• **WHAT YOU SHOULD DO**: Could you restate all of the records exactly, leaving out the pictures?

• **INFORMATION**:
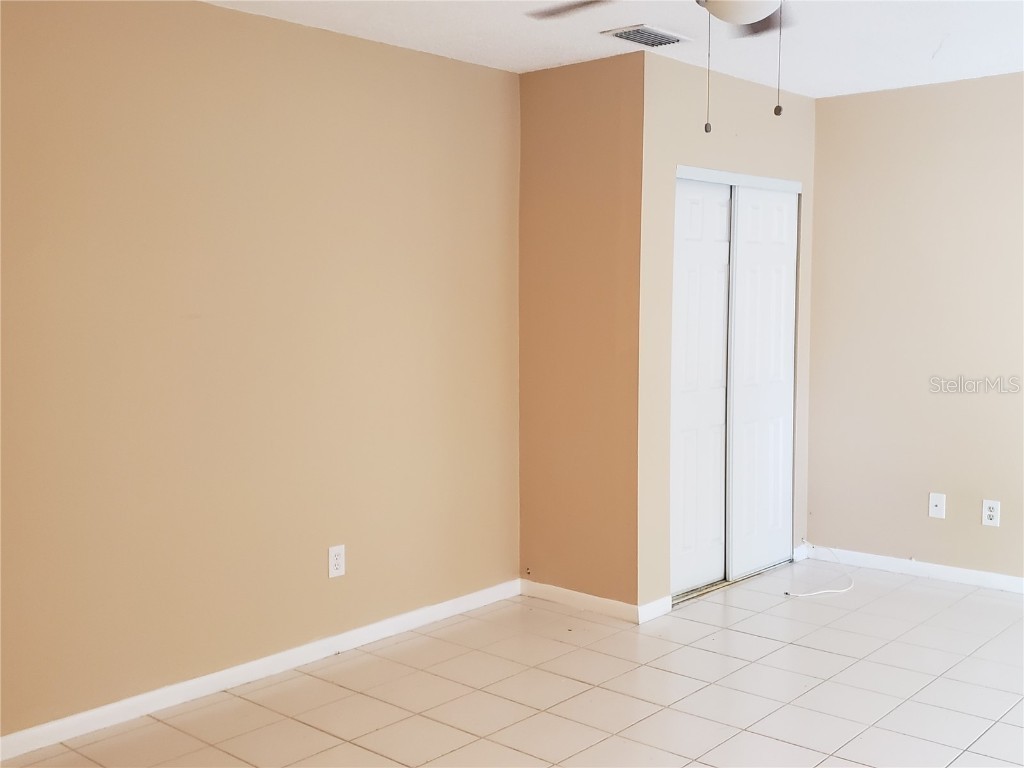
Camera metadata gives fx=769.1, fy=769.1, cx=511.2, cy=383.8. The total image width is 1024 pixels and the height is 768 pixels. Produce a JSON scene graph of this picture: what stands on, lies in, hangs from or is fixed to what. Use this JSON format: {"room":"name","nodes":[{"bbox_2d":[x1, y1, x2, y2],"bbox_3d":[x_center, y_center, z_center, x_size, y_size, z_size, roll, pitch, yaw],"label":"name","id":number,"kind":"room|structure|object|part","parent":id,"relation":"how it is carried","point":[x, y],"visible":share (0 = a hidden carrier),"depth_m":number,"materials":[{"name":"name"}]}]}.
{"room":"bedroom","nodes":[
{"label":"bedroom","id":0,"kind":"room"},
{"bbox_2d":[0,0,520,743],"bbox_3d":[-1.267,-0.116,2.915,0.124,2.651,4.092,4,6,42],"label":"left wall","id":1,"kind":"structure","parent":0,"point":[240,87],"depth_m":3.03,"materials":[{"name":"beige paint"}]},
{"bbox_2d":[0,579,518,762],"bbox_3d":[-1.201,1.183,2.991,0.014,0.081,3.576,4,6,42],"label":"baseboard","id":2,"kind":"structure","parent":1,"relation":"attached to","point":[242,667],"depth_m":3.08,"materials":[{"name":"white paint"}]},
{"bbox_2d":[328,544,345,577],"bbox_3d":[-0.771,0.779,3.389,0.009,0.132,0.079,4,6,42],"label":"wall outlet","id":3,"kind":"object","parent":1,"relation":"attached to","point":[333,553],"visible":0.99,"depth_m":3.39,"materials":[{"name":"white plastic"}]},
{"bbox_2d":[1,559,1023,767],"bbox_3d":[0.747,1.324,2.165,4.276,0.102,5.721,4,6,42],"label":"tile floor","id":4,"kind":"structure","parent":0,"point":[925,592],"depth_m":3.01,"materials":[{"name":"beige tile"}]},
{"bbox_2d":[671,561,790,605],"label":"closet door track","id":5,"kind":"object","parent":4,"relation":"on","point":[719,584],"visible":0.34,"depth_m":4.21,"materials":[{"name":"metal"}]},
{"bbox_2d":[785,544,851,597],"bbox_3d":[1.709,1.023,4.255,0.326,0.112,0.545,4,6,42],"label":"cable","id":6,"kind":"object","parent":4,"relation":"on","point":[844,590],"visible":0.98,"depth_m":4.13,"materials":[{"name":"white plastic"}]},
{"bbox_2d":[517,50,644,614],"bbox_3d":[0.335,-0.209,3.888,0.757,2.682,0.130,4,6,42],"label":"closet side wall","id":7,"kind":"structure","parent":0,"point":[601,117],"depth_m":3.79,"materials":[{"name":"paint"}]},
{"bbox_2d":[521,579,638,622],"bbox_3d":[0.324,1.098,3.922,0.732,0.082,0.013,4,6,42],"label":"baseboard","id":8,"kind":"structure","parent":7,"relation":"attached to","point":[605,605],"depth_m":3.89,"materials":[{"name":"white paint"}]},
{"bbox_2d":[205,0,1023,97],"bbox_3d":[0.699,-1.453,1.934,4.354,0.109,5.770,4,6,42],"label":"ceiling","id":9,"kind":"structure","parent":0,"point":[505,50],"depth_m":3.36,"materials":[{"name":"white paint"}]},
{"bbox_2d":[602,24,692,47],"bbox_3d":[0.591,-1.504,3.344,0.225,0.015,0.345,4,6,42],"label":"air vent","id":10,"kind":"object","parent":9,"relation":"attached to","point":[622,33],"visible":0.99,"depth_m":3.32,"materials":[{"name":"metal"}]},
{"bbox_2d":[528,0,800,132],"bbox_3d":[0.589,-1.041,2.084,1.211,0.679,1.212,4,6,42],"label":"ceiling fan","id":11,"kind":"object","parent":9,"relation":"hanging from","point":[757,16],"visible":0.96,"depth_m":2.16,"materials":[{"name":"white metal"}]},
{"bbox_3d":[0.224,-1.174,2.362,0.383,0.045,0.453,0,5,-4],"label":"fan blade","id":12,"kind":"part","parent":11,"relation":"part of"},
{"bbox_3d":[0.800,-1.189,2.473,0.402,0.054,0.426,4,6,42],"label":"fan blade","id":13,"kind":"part","parent":11,"relation":"part of","materials":[{"name":"brown wood"}]},
{"bbox_2d":[636,48,816,615],"bbox_3d":[1.178,-0.237,4.207,0.120,2.706,1.576,4,6,42],"label":"closet wall","id":14,"kind":"structure","parent":0,"point":[745,132],"depth_m":3.75,"materials":[{"name":"beige paint"}]},
{"bbox_2d":[636,595,672,623],"bbox_3d":[0.700,1.106,3.787,0.014,0.082,0.252,4,6,42],"label":"baseboard","id":15,"kind":"structure","parent":14,"relation":"attached to","point":[664,605],"depth_m":3.78,"materials":[{"name":"white paint"}]},
{"bbox_2d":[669,174,731,599],"bbox_3d":[0.983,0.013,4.075,0.036,2.157,0.603,4,6,42],"label":"closet door","id":16,"kind":"structure","parent":14,"relation":"in","point":[719,353],"depth_m":4.06,"materials":[{"name":"white paint"}]},
{"bbox_2d":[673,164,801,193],"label":"closet door track","id":17,"kind":"object","parent":14,"relation":"attached to","point":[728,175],"visible":0.87,"depth_m":4.07,"materials":[{"name":"white"}]},
{"bbox_2d":[726,182,799,579],"bbox_3d":[1.424,-0.030,4.378,0.034,2.169,0.657,4,6,42],"label":"sliding closet door","id":18,"kind":"structure","parent":14,"relation":"in","point":[747,411],"depth_m":4.34,"materials":[{"name":"white paint"}]},
{"bbox_2d":[792,542,809,562],"bbox_3d":[1.747,1.021,4.664,0.014,0.084,0.185,4,6,42],"label":"baseboard","id":19,"kind":"structure","parent":14,"relation":"attached to","point":[800,553],"depth_m":4.65,"materials":[{"name":"white paint"}]},
{"bbox_2d":[809,69,1023,584],"bbox_3d":[2.890,-0.220,3.771,3.603,2.691,0.122,4,6,42],"label":"right wall","id":20,"kind":"structure","parent":0,"point":[940,528],"depth_m":4.25,"materials":[{"name":"beige paint"}]},
{"bbox_2d":[806,544,1023,593],"bbox_3d":[2.943,1.093,3.794,2.980,0.080,0.014,4,6,42],"label":"baseboard","id":21,"kind":"structure","parent":20,"relation":"attached to","point":[957,571],"depth_m":4.35,"materials":[{"name":"white paint"}]},
{"bbox_2d":[928,492,945,518],"bbox_3d":[2.324,0.664,4.206,0.075,0.127,0.015,4,6,42],"label":"wall plate","id":22,"kind":"object","parent":20,"relation":"attached to","point":[938,502],"visible":0.99,"depth_m":4.21,"materials":[{"name":"white plastic"}]},
{"bbox_2d":[981,499,1000,526],"bbox_3d":[2.536,0.683,4.070,0.077,0.129,0.009,4,6,42],"label":"wall socket","id":23,"kind":"object","parent":20,"relation":"attached to","point":[991,513],"visible":0.99,"depth_m":4.07,"materials":[{"name":"white plastic"}]}
]}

• **OUTPUT OF THE TASK**:
Camera metadata gives fx=769.1, fy=769.1, cx=511.2, cy=383.8. The total image width is 1024 pixels and the height is 768 pixels. Produce a JSON scene graph of this picture: what stands on, lies in, hangs from or is fixed to what. Use this JSON format: {"room":"name","nodes":[{"bbox_2d":[x1, y1, x2, y2],"bbox_3d":[x_center, y_center, z_center, x_size, y_size, z_size, roll, pitch, yaw],"label":"name","id":number,"kind":"room|structure|object|part","parent":id,"relation":"how it is carried","point":[x, y],"visible":share (0 = a hidden carrier),"depth_m":number,"materials":[{"name":"name"}]}]}.
{"room":"bedroom","nodes":[
{"label":"bedroom","id":0,"kind":"room"},
{"bbox_2d":[0,0,520,743],"bbox_3d":[-1.267,-0.116,2.915,0.124,2.651,4.092,4,6,42],"label":"left wall","id":1,"kind":"structure","parent":0,"point":[240,87],"depth_m":3.03,"materials":[{"name":"beige paint"}]},
{"bbox_2d":[0,579,518,762],"bbox_3d":[-1.201,1.183,2.991,0.014,0.081,3.576,4,6,42],"label":"baseboard","id":2,"kind":"structure","parent":1,"relation":"attached to","point":[242,667],"depth_m":3.08,"materials":[{"name":"white paint"}]},
{"bbox_2d":[328,544,345,577],"bbox_3d":[-0.771,0.779,3.389,0.009,0.132,0.079,4,6,42],"label":"wall outlet","id":3,"kind":"object","parent":1,"relation":"attached to","point":[333,553],"visible":0.99,"depth_m":3.39,"materials":[{"name":"white plastic"}]},
{"bbox_2d":[1,559,1023,767],"bbox_3d":[0.747,1.324,2.165,4.276,0.102,5.721,4,6,42],"label":"tile floor","id":4,"kind":"structure","parent":0,"point":[925,592],"depth_m":3.01,"materials":[{"name":"beige tile"}]},
{"bbox_2d":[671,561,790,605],"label":"closet door track","id":5,"kind":"object","parent":4,"relation":"on","point":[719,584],"visible":0.34,"depth_m":4.21,"materials":[{"name":"metal"}]},
{"bbox_2d":[785,544,851,597],"bbox_3d":[1.709,1.023,4.255,0.326,0.112,0.545,4,6,42],"label":"cable","id":6,"kind":"object","parent":4,"relation":"on","point":[844,590],"visible":0.98,"depth_m":4.13,"materials":[{"name":"white plastic"}]},
{"bbox_2d":[517,50,644,614],"bbox_3d":[0.335,-0.209,3.888,0.757,2.682,0.130,4,6,42],"label":"closet side wall","id":7,"kind":"structure","parent":0,"point":[601,117],"depth_m":3.79,"materials":[{"name":"paint"}]},
{"bbox_2d":[521,579,638,622],"bbox_3d":[0.324,1.098,3.922,0.732,0.082,0.013,4,6,42],"label":"baseboard","id":8,"kind":"structure","parent":7,"relation":"attached to","point":[605,605],"depth_m":3.89,"materials":[{"name":"white paint"}]},
{"bbox_2d":[205,0,1023,97],"bbox_3d":[0.699,-1.453,1.934,4.354,0.109,5.770,4,6,42],"label":"ceiling","id":9,"kind":"structure","parent":0,"point":[505,50],"depth_m":3.36,"materials":[{"name":"white paint"}]},
{"bbox_2d":[602,24,692,47],"bbox_3d":[0.591,-1.504,3.344,0.225,0.015,0.345,4,6,42],"label":"air vent","id":10,"kind":"object","parent":9,"relation":"attached to","point":[622,33],"visible":0.99,"depth_m":3.32,"materials":[{"name":"metal"}]},
{"bbox_2d":[528,0,800,132],"bbox_3d":[0.589,-1.041,2.084,1.211,0.679,1.212,4,6,42],"label":"ceiling fan","id":11,"kind":"object","parent":9,"relation":"hanging from","point":[757,16],"visible":0.96,"depth_m":2.16,"materials":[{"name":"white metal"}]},
{"bbox_3d":[0.224,-1.174,2.362,0.383,0.045,0.453,0,5,-4],"label":"fan blade","id":12,"kind":"part","parent":11,"relation":"part of"},
{"bbox_3d":[0.800,-1.189,2.473,0.402,0.054,0.426,4,6,42],"label":"fan blade","id":13,"kind":"part","parent":11,"relation":"part of","materials":[{"name":"brown wood"}]},
{"bbox_2d":[636,48,816,615],"bbox_3d":[1.178,-0.237,4.207,0.120,2.706,1.576,4,6,42],"label":"closet wall","id":14,"kind":"structure","parent":0,"point":[745,132],"depth_m":3.75,"materials":[{"name":"beige paint"}]},
{"bbox_2d":[636,595,672,623],"bbox_3d":[0.700,1.106,3.787,0.014,0.082,0.252,4,6,42],"label":"baseboard","id":15,"kind":"structure","parent":14,"relation":"attached to","point":[664,605],"depth_m":3.78,"materials":[{"name":"white paint"}]},
{"bbox_2d":[669,174,731,599],"bbox_3d":[0.983,0.013,4.075,0.036,2.157,0.603,4,6,42],"label":"closet door","id":16,"kind":"structure","parent":14,"relation":"in","point":[719,353],"depth_m":4.06,"materials":[{"name":"white paint"}]},
{"bbox_2d":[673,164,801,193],"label":"closet door track","id":17,"kind":"object","parent":14,"relation":"attached to","point":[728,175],"visible":0.87,"depth_m":4.07,"materials":[{"name":"white"}]},
{"bbox_2d":[726,182,799,579],"bbox_3d":[1.424,-0.030,4.378,0.034,2.169,0.657,4,6,42],"label":"sliding closet door","id":18,"kind":"structure","parent":14,"relation":"in","point":[747,411],"depth_m":4.34,"materials":[{"name":"white paint"}]},
{"bbox_2d":[792,542,809,562],"bbox_3d":[1.747,1.021,4.664,0.014,0.084,0.185,4,6,42],"label":"baseboard","id":19,"kind":"structure","parent":14,"relation":"attached to","point":[800,553],"depth_m":4.65,"materials":[{"name":"white paint"}]},
{"bbox_2d":[809,69,1023,584],"bbox_3d":[2.890,-0.220,3.771,3.603,2.691,0.122,4,6,42],"label":"right wall","id":20,"kind":"structure","parent":0,"point":[940,528],"depth_m":4.25,"materials":[{"name":"beige paint"}]},
{"bbox_2d":[806,544,1023,593],"bbox_3d":[2.943,1.093,3.794,2.980,0.080,0.014,4,6,42],"label":"baseboard","id":21,"kind":"structure","parent":20,"relation":"attached to","point":[957,571],"depth_m":4.35,"materials":[{"name":"white paint"}]},
{"bbox_2d":[928,492,945,518],"bbox_3d":[2.324,0.664,4.206,0.075,0.127,0.015,4,6,42],"label":"wall plate","id":22,"kind":"object","parent":20,"relation":"attached to","point":[938,502],"visible":0.99,"depth_m":4.21,"materials":[{"name":"white plastic"}]},
{"bbox_2d":[981,499,1000,526],"bbox_3d":[2.536,0.683,4.070,0.077,0.129,0.009,4,6,42],"label":"wall socket","id":23,"kind":"object","parent":20,"relation":"attached to","point":[991,513],"visible":0.99,"depth_m":4.07,"materials":[{"name":"white plastic"}]}
]}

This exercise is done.